Les « langues sifflées » sont des transpositions, par sifflement, du langage parlé dont ils reproduisent les rythmes et l’articulation. Les avantages en sont : une plus longue portée, jusqu’à une dizaine de kilomètres (ce qui explique leur pratique par des populations montagnardes) et une certaine discrétion par rapport à l’environnement (par exemple dans les forêts tropicales) ou vis-à-vis des personnes non initiées. C’est un phénomène de répartition mondiale, qu’on trouve aussi bien en Europe (Pyrénées, île d’Eubée en Grèce) qu’au Proche-Orient (Turquie), en Chine, en Asie du Sud-Est, en Papouasie-Nouvelle-Guinée, en Amérique centrale et du Sud, en Afrique de l’Ouest… L’intérêt ethnologique pour ces pratiques remonte aux années 1950 mais c’est tout récemment que les langues sifflées ont connu un certain écho médiatique.

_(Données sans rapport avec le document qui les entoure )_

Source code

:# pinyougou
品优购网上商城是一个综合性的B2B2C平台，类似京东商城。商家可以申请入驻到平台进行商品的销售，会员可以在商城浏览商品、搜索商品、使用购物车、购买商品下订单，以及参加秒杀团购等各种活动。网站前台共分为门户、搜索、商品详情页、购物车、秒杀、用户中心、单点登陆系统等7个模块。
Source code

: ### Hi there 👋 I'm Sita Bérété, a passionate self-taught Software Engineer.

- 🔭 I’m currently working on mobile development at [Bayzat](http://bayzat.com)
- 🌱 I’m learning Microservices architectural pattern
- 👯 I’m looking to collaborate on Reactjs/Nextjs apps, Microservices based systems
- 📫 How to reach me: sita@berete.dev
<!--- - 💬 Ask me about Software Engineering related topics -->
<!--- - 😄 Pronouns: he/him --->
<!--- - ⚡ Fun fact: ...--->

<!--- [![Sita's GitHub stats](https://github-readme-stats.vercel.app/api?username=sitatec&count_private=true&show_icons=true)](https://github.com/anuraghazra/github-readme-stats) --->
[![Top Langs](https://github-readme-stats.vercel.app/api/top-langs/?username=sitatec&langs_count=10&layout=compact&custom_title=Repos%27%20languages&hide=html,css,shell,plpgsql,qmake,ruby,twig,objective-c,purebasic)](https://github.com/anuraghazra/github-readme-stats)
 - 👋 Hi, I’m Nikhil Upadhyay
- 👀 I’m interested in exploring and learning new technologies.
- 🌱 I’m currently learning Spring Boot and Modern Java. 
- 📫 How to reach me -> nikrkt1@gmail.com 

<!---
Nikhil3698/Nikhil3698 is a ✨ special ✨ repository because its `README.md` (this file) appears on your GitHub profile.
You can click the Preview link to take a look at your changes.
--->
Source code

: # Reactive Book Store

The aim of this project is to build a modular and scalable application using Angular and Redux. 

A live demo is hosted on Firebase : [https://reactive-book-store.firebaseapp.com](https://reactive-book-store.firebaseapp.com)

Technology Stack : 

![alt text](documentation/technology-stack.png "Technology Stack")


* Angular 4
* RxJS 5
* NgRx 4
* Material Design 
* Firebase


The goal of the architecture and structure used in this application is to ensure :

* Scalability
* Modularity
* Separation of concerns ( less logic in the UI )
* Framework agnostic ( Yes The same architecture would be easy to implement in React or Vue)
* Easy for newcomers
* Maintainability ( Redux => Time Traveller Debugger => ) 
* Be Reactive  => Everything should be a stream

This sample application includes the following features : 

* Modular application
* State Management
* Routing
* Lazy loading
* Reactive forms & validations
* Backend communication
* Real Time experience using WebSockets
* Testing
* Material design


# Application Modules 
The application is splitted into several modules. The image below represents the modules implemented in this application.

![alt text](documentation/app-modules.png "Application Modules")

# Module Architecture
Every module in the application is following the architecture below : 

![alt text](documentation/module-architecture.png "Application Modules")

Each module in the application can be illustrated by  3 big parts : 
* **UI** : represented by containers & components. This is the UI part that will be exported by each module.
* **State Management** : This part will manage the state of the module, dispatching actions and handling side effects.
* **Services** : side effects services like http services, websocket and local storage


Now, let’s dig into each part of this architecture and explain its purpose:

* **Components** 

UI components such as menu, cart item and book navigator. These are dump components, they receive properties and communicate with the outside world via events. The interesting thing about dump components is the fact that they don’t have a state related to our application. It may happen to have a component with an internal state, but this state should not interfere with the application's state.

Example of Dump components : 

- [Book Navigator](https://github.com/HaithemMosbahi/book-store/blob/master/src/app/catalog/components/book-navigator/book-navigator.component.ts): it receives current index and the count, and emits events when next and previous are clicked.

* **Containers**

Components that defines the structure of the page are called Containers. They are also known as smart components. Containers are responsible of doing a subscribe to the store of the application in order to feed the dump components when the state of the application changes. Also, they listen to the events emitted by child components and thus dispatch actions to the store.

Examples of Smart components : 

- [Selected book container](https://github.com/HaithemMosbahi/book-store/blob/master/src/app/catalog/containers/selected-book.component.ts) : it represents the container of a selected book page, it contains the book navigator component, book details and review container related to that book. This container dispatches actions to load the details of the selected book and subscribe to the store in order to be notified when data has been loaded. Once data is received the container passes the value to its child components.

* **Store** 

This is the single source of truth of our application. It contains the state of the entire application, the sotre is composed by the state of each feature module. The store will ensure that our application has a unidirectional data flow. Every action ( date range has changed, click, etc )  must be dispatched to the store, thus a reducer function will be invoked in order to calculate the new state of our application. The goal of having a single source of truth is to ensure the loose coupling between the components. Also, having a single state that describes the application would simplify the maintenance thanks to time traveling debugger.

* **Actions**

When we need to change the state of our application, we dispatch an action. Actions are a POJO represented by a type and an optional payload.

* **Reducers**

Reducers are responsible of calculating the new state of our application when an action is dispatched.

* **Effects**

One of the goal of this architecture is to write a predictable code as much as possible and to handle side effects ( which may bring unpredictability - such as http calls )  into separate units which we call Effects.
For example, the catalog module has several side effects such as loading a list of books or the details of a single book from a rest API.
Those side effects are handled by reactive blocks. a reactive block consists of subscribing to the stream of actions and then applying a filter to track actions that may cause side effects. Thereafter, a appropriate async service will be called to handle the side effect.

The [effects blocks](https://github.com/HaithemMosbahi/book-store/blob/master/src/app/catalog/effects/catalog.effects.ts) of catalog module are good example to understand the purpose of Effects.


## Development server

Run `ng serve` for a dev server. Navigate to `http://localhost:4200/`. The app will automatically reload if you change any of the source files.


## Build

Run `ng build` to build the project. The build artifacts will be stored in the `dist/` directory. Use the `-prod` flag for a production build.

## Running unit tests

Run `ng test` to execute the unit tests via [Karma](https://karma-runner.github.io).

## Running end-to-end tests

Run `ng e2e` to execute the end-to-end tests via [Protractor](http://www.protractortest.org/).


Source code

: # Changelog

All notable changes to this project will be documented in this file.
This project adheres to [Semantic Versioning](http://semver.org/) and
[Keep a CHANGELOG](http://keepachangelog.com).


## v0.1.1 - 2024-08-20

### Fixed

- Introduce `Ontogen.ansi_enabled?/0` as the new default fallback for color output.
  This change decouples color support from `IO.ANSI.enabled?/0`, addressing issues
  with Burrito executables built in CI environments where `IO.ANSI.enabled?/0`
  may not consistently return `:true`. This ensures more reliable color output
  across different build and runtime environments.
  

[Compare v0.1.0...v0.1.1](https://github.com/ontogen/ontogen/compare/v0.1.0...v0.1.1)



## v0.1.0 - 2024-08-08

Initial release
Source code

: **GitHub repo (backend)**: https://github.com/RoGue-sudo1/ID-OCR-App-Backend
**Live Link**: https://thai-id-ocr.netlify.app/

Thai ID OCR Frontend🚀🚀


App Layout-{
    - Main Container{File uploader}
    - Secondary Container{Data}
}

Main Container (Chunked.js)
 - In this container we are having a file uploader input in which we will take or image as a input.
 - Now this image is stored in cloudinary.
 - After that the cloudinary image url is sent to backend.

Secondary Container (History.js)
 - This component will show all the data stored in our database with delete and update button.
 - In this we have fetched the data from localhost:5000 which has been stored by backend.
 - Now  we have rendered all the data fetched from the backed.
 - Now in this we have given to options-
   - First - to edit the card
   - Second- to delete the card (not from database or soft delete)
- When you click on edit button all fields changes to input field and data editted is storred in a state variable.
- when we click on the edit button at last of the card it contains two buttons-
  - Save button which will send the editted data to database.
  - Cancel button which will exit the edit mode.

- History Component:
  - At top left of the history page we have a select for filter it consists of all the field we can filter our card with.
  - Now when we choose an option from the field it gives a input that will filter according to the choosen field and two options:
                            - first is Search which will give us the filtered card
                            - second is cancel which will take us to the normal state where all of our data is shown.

Le siffleur utilise ou non ses doigts, selon les peuples. Il existe en fait plusieurs types de sifflement selon le type de langue transposé. Le plus connu est sans doute le silbo, pratiqué sur l’île de La Gomera dans l’archipel des Canaries et inscrit en 2009 sur la liste UNESCO du patrimoine immatériel de l’humanité. Le chanteur français Feloche a contribué à populariser le silbo gomero dans son second album « Silbo », sorti en 2013 et inspiré par des souvenirs d’enfance.
Il existe un endroit
Où les hommes parlent comme les oiseaux.
Sur l’île de La Gomera
On entend el Silbo, en écho
Entre deux montagnes amarrées aux nuages,
Un guanche siffle pour s’inviter à dîner.

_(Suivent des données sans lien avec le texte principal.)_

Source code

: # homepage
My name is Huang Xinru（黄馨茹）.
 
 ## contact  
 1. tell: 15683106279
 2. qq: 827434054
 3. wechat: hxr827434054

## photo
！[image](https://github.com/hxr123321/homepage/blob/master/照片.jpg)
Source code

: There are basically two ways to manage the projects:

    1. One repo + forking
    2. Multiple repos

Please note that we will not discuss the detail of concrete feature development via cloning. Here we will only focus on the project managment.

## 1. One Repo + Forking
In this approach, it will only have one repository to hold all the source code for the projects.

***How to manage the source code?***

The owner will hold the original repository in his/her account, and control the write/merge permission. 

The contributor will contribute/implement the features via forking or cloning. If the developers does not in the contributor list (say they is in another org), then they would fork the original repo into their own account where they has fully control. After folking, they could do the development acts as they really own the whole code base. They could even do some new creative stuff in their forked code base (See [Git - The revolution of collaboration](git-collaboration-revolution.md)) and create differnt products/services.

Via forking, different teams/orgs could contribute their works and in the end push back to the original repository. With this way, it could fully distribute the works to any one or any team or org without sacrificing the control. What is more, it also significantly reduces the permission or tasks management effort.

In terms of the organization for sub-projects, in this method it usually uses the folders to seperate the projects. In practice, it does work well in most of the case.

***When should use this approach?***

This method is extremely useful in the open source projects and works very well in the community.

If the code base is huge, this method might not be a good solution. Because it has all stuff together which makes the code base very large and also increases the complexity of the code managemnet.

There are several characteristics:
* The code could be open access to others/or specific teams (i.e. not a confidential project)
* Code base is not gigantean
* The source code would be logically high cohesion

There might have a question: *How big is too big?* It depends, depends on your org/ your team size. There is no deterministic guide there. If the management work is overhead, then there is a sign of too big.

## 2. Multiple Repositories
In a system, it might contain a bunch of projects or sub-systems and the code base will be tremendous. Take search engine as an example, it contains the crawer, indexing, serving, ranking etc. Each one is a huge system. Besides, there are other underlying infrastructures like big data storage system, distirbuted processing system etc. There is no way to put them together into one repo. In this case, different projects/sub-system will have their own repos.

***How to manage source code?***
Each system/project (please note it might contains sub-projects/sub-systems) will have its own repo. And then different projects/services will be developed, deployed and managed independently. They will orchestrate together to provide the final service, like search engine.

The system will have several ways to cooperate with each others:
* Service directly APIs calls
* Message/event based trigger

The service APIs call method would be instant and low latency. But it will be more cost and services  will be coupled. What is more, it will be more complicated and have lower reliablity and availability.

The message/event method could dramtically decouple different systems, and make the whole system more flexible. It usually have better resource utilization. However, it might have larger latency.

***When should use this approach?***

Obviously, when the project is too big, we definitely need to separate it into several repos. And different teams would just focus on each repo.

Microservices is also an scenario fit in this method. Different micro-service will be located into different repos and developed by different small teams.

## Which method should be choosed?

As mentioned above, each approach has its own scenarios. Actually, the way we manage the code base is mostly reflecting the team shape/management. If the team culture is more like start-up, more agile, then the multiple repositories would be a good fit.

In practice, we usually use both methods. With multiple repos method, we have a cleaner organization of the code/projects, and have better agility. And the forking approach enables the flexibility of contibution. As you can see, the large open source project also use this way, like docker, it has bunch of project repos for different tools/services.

Au menu un mojo piquant, qui monte aux yeux
Et à nouveau un sifflement pour se dire adieu
FELOCHE
Plus récemment, un film du roumain Corneliu Pirimboiu, Les siffleurs (La Gomera), a mis en scène le silbo et l’île de Gomera dans une intrigue policière traitée comme un thriller. Le film a été présenté en compétition officielle au festival de Cannes 2019.

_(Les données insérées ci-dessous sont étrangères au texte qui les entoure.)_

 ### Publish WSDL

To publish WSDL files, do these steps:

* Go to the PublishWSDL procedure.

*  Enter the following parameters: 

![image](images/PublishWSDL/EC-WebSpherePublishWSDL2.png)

L’année précédente, un autre film, présenté au Tiff de Toronto, mettait déjà à l’honneur une langue sifflée. Il s’agit de Sibel, un film turc de Cagla Zencirci et Guillaume Giovanetti qui se passe à Kusköy, un village de la Chaîne Pontique où est pratiqué le kus dilli ou langue des oiseaux, inscrite au patrimoine immatériel de l’UNESCO en 2017.
En France, les bergers du village d’Aas dans la vallée d’Ossau (Pyrénées béarnaises) pratiquaient le langage sifflé ; comme dans les Canaries, des initiatives récentes tentent de redonner vie à cette pratique en l’enseignant aux écoliers et étudiants.
Le langage sifflé a attiré l’attention des voyageurs et des ethnologues dès le XIXe siècle. Il a même fait l’objet d’études publiées dans de savantes revues d’anthropologie, comme celle de Lajard en 1891, qui voyait aussi une forme de langage sifflé dans les sifflements conventionnels en usage parmi certains corps de métier dans le Paris contemporain.
Bibliographie
- LAJARD : Le langage sifflé des Canaries. Bulletin de la Société d’Anthropologie de Paris, 4e série, tome 2, 1891, p. 469-483.
- LAJARD : Rudiments de langage sifflé à Paris. Bulletin de la Société d’Anthropologie de Paris, 4e série, tome 2, 1891, p. 517-520.